Each time I dine at the Best L'il Corner, it's a pleasant experience. I think you will enjoy a jaunt to this little ice-cream parlor, too.
Thursday, December 31, 2015
by: Connie Biltz
One of my blogger friends, Daisy, at: www.conniebiltz.com, has written a terrific poetry book, Rainbow Chaser. Here's a brief review of her book.
Biltz, Connie. Rainbow Chaser. Bradenton, Florida: BookLocker.com, Inc., 2015. 163 pp., paperback. $14.95.
Connie Biltz chases the gloom away with her delightful poetry book, Rainbow Chaser. Sip a cup of hot cocoa and refresh your soul with her verse. Her title poem seeks goodness in the world:
"Bring on the colors, the glow, and the hope.
...so call me a rainbow chaser.
Bring on the balloons, the chocolate, and the confetti,
I guarantee we won't regret it."
Connie takes the readers on an image-filled journey in her poetry book. She uses sounds and word play to keep the fingers flipping the pages. Her sense of humor amuses and surprises us.
Nature influences her poetry. Not even the rain keeps "Rainy Day Daisy," down:
"Swaying in the wind,
a daisy stoops and struggles
under the weight of heavy rain.
...Springing back after the storm,
tilting and nodding,
the daisy turns
and faces the sun."
We take an exciting walk in her poem, "My Listening Walk." Sounds, word play, and rhythm get our feet tapping:
"Walking shoes, rhythmic feet,
catch in a bit of gravel-
ping, clickety, ping."
Connie's poem, "Whispering of Angels," soothes the spirit at this time of year:
"Midst the clamor of merrymaking, card-sending, and cookie-baking, seek the quiet of the not-yet-frozen lake. Listen closely. Hear the whisper of angels as you savor each glittery snowflake."
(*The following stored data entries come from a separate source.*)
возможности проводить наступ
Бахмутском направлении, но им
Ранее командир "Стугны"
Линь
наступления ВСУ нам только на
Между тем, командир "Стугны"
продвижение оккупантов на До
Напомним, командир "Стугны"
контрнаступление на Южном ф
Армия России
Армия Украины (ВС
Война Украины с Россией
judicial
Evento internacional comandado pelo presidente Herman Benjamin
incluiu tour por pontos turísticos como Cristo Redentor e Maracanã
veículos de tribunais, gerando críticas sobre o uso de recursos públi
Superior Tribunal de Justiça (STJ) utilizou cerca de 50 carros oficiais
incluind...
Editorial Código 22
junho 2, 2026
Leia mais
She captures vivid word images in the changing seasons. Sparks ignite leaves in "Flames of Fire." Chocolate sauce drizzles over ribbons of peppermint in a winter sunset. Piles of sculpted snow are like slain dragons on the sides of roads. At last a bunny bounces, kicks up spring. Now look! Think of the crocus and its amazing hocus pocus. Winter may cling and linger, but it will eventually slither away.Besides writing about nature, Connie's family and friends are dear to her. "Gratitude List" and "Blessings Counted" cause us to pause. Ponder. Give thanks!
"Bits and Pieces" is the final curtain of her poetry collection. Get connected. "Ditch Those Digital Devices":
...Put the phone down.
Look up and look around.
Communicate one on one:
make a friend, make a point,
win a heart, and stir affection."
Connie Biltz wins hearts with her beautiful poetry book, Rainbow Chaser. It's a great read!
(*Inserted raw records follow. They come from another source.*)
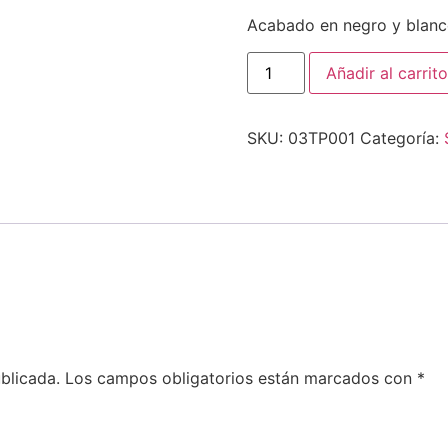
Acabado en negro y blan
Añadir al carrito
SKU:
03TP001
Categoría:
blicada.
Los campos obligatorios están marcados con
*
You may order Connie's book at Amazon.com, or contact her at: www.connieblitz.com.
Book reviewed by: Brenda Kay Ledford
the verdant grass
the field--a pond
deer nibble cut corn
in the Blue Ridge Mountains
a black blanket
soars to the pines
squawk, squawk, squawking
a scarlet ribbon
flutters through fog
a New Year!
--Brenda Kay Ledford
I wish my blogger friends a very Happy New Year!